|
|
|
|
|
by potamic
345 days ago
|
|
The point of status codes is to have a standard that any client can understand. If you have a load balancer, the load balancer can unhealthy backends based on the status code. Similarly if you have some job scheduler or workflow engine that's calling your API, they can execute an appropriate retry strategy based on the status code. The client in most cases does not care about why something failed, only whether it has failed. Being able to tell apart if the failure was due to reverse proxy or database or whatever is the server's concern and the server can always do that with its own custom error codes. |
|
"...and therefore using different status codes in the responses is mostly pointless. Therefore, use 200 and put "s":"error" in the response".
> Being able to tell apart if the failure was due to reverse proxy or database or whatever is the server's concern.
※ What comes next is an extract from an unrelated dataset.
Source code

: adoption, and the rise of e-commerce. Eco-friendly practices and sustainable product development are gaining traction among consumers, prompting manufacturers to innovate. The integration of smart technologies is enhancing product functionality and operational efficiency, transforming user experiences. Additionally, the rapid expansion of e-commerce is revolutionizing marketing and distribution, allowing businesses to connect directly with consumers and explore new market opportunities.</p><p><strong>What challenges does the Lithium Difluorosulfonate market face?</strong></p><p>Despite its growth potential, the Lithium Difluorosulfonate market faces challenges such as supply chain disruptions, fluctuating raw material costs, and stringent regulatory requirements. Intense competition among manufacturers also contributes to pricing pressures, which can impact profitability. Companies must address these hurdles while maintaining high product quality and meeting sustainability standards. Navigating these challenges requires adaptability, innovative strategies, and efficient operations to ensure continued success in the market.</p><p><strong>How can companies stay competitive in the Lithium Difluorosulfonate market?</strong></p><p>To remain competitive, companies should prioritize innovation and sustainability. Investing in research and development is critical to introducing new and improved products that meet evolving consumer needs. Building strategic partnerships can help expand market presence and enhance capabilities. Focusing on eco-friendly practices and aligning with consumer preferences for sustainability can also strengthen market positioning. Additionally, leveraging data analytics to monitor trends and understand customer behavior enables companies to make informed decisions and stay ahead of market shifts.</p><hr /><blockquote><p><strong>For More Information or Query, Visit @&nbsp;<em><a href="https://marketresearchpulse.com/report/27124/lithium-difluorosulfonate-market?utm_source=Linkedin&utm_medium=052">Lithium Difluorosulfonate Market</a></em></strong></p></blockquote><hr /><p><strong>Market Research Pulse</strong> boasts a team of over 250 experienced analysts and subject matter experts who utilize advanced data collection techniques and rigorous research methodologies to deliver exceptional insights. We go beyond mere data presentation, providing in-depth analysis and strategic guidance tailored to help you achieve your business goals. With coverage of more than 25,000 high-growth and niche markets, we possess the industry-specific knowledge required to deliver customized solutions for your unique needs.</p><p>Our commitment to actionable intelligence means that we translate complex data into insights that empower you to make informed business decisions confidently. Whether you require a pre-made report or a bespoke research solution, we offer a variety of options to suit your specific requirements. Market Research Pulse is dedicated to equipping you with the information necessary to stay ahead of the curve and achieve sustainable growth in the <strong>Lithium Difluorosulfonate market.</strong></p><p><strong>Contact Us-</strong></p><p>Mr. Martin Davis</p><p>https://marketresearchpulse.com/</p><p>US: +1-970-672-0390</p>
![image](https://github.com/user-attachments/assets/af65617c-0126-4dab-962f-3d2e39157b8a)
One of the very common failures is for the request to simply never reach "the server". In my experience, one of the very first steps in improving the error handling quality (on the client's side) is to start distinguishing between the low-level errors of "the user has literally no connection Internet" and "the user has connected somewhere, but that thing didn't really speak the server protocol", and the high-level errors "the client has talked with the application server (using the custom application protocol and everything), and there was an error on the application server's side". Using HTTP-status codes for both low- and high-level errors makes such distinctions harder to figure out.